• _GOAL OF THE EXERCISE_
Transcribe each entry exactly; skip the images.

• _RECORDS FOR PROCESSING_
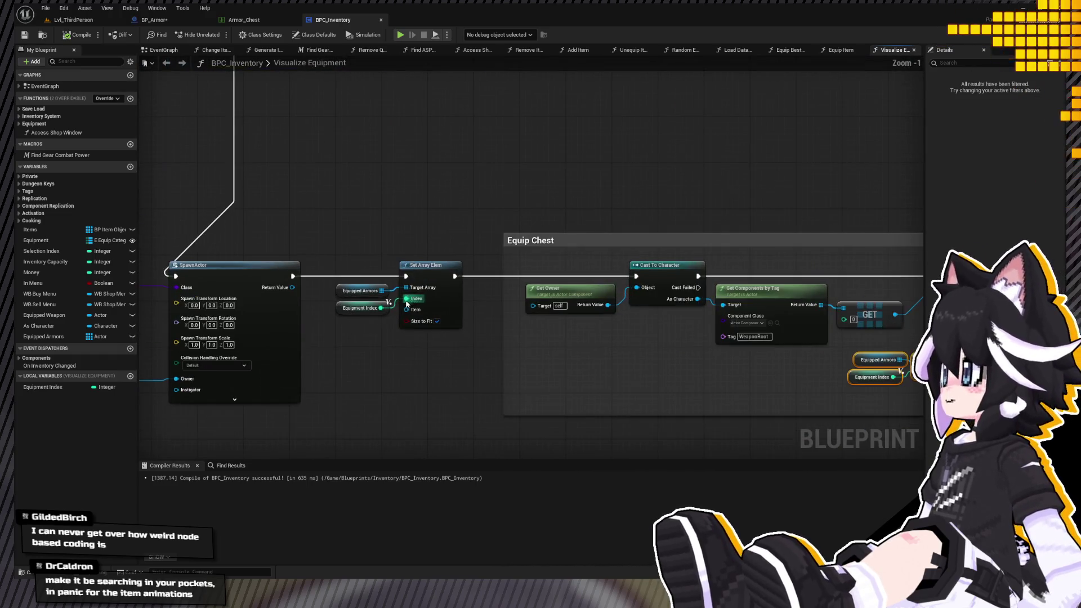
{"action": "left_click_drag", "start_coordinate": [396, 260], "coordinate": [341, 252]}
{"action": "mouse_move", "coordinate": [458, 206]}
{"action": "left_mouse_down"}
{"action": "mouse_move", "coordinate": [379, 232]}
{"action": "mouse_move", "coordinate": [297, 236]}
{"action": "mouse_move", "coordinate": [60, 229]}
{"action": "left_mouse_up"}
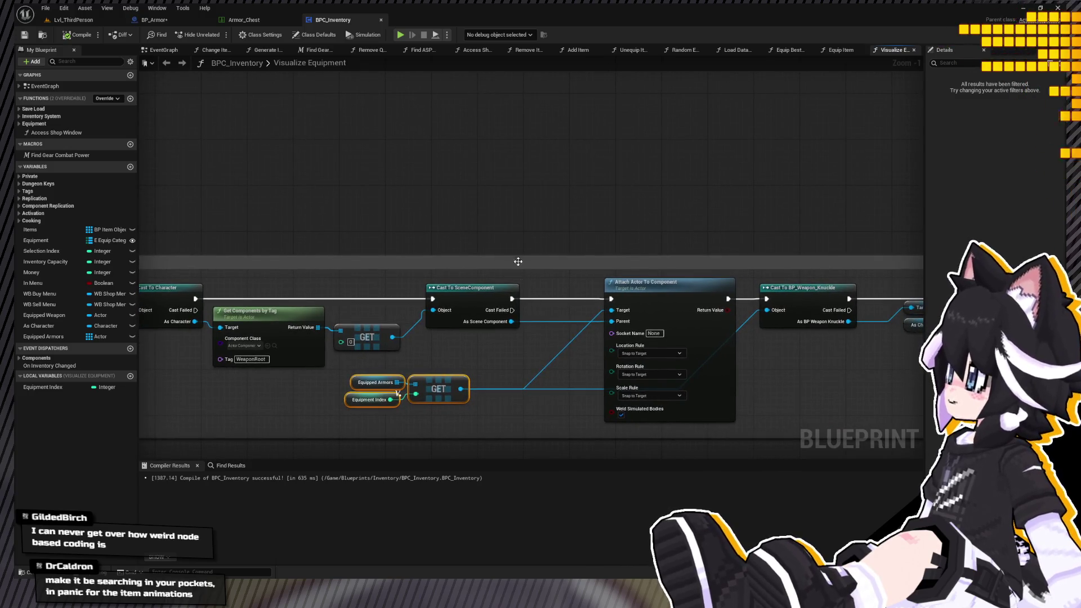
{"action": "scroll", "coordinate": [518, 261], "scroll_direction": "down", "scroll_amount": 2}
{"action": "left_click_drag", "start_coordinate": [587, 232], "coordinate": [425, 285]}
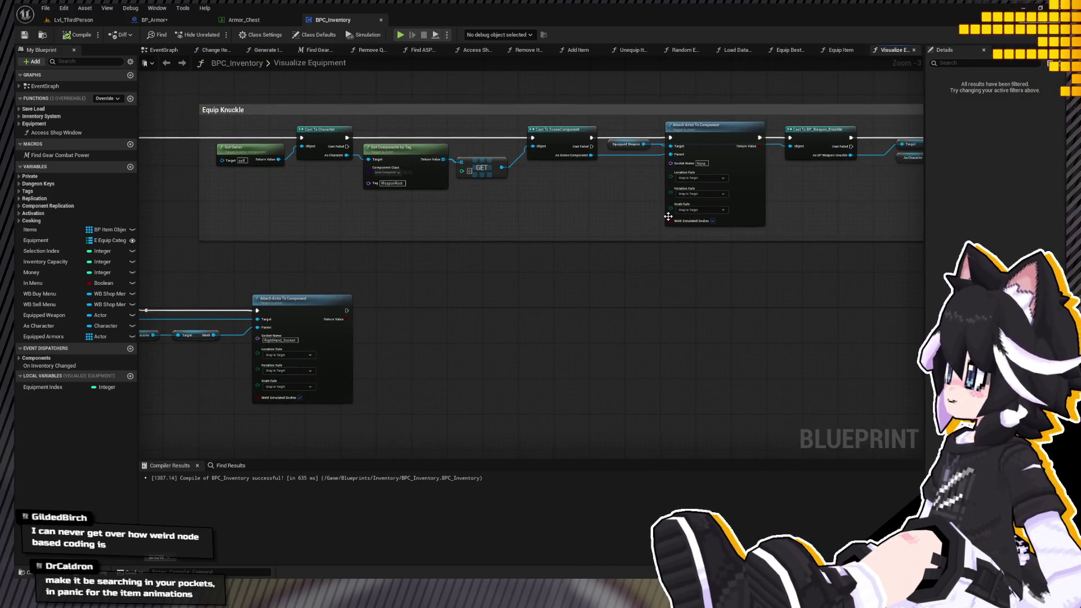
{"action": "left_click_drag", "start_coordinate": [621, 345], "coordinate": [268, 372]}
{"action": "scroll", "coordinate": [454, 237], "scroll_direction": "up", "scroll_amount": 4}
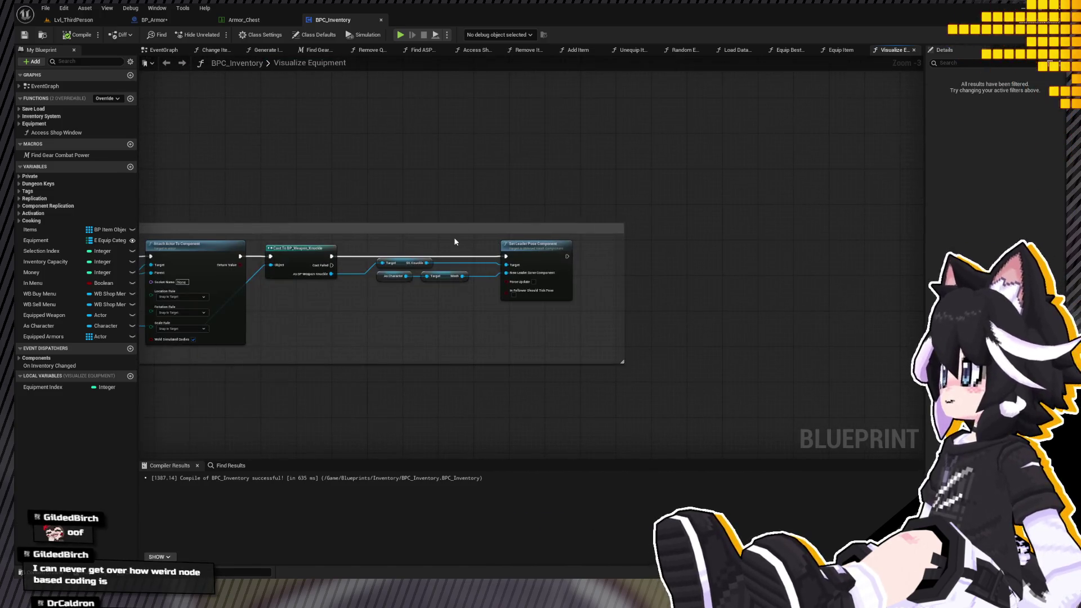
{"action": "mouse_move", "coordinate": [520, 282]}
{"action": "left_mouse_down"}
{"action": "mouse_move", "coordinate": [496, 248]}
{"action": "mouse_move", "coordinate": [571, 249]}
{"action": "mouse_move", "coordinate": [571, 264]}
{"action": "mouse_move", "coordinate": [557, 249]}
{"action": "mouse_move", "coordinate": [665, 298]}
{"action": "left_mouse_up"}
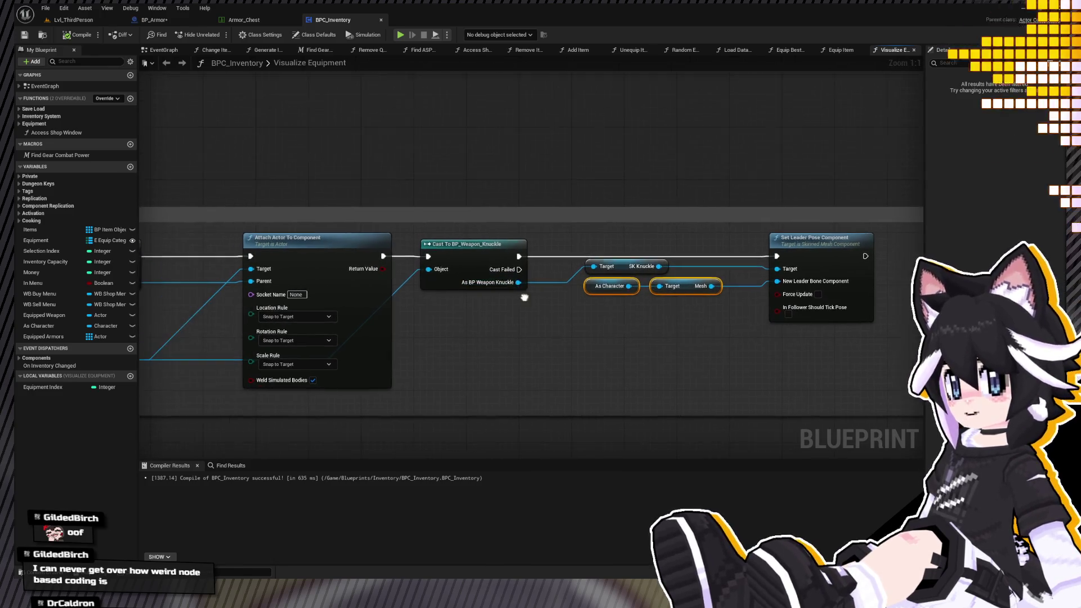
{"action": "left_click", "coordinate": [504, 262]}
Delete the Cast To BP_Weapon_Knuckle and SK Knuckle nodes from Equip Chest.
{"action": "left_click_drag", "start_coordinate": [503, 262], "coordinate": [504, 242]}
{"action": "mouse_move", "coordinate": [615, 251]}
{"action": "left_mouse_down"}
{"action": "mouse_move", "coordinate": [746, 253]}
{"action": "mouse_move", "coordinate": [662, 258]}
{"action": "left_mouse_up"}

• _EXERCISE SOLUTION_
{"action": "left_click_drag", "start_coordinate": [396, 260], "coordinate": [341, 252]}
{"action": "mouse_move", "coordinate": [458, 206]}
{"action": "left_mouse_down"}
{"action": "mouse_move", "coordinate": [379, 232]}
{"action": "mouse_move", "coordinate": [297, 236]}
{"action": "mouse_move", "coordinate": [60, 229]}
{"action": "left_mouse_up"}
{"action": "scroll", "coordinate": [518, 261], "scroll_direction": "down", "scroll_amount": 2}
{"action": "left_click_drag", "start_coordinate": [587, 232], "coordinate": [425, 285]}
{"action": "left_click_drag", "start_coordinate": [621, 345], "coordinate": [268, 372]}
{"action": "scroll", "coordinate": [454, 237], "scroll_direction": "up", "scroll_amount": 4}
{"action": "mouse_move", "coordinate": [520, 282]}
{"action": "left_mouse_down"}
{"action": "mouse_move", "coordinate": [496, 248]}
{"action": "mouse_move", "coordinate": [571, 249]}
{"action": "mouse_move", "coordinate": [571, 264]}
{"action": "mouse_move", "coordinate": [557, 249]}
{"action": "mouse_move", "coordinate": [665, 298]}
{"action": "left_mouse_up"}
{"action": "left_click", "coordinate": [504, 262]}
Delete the Cast To BP_Weapon_Knuckle and SK Knuckle nodes from Equip Chest.
{"action": "left_click_drag", "start_coordinate": [503, 262], "coordinate": [504, 242]}
{"action": "mouse_move", "coordinate": [615, 251]}
{"action": "left_mouse_down"}
{"action": "mouse_move", "coordinate": [746, 253]}
{"action": "mouse_move", "coordinate": [662, 258]}
{"action": "left_mouse_up"}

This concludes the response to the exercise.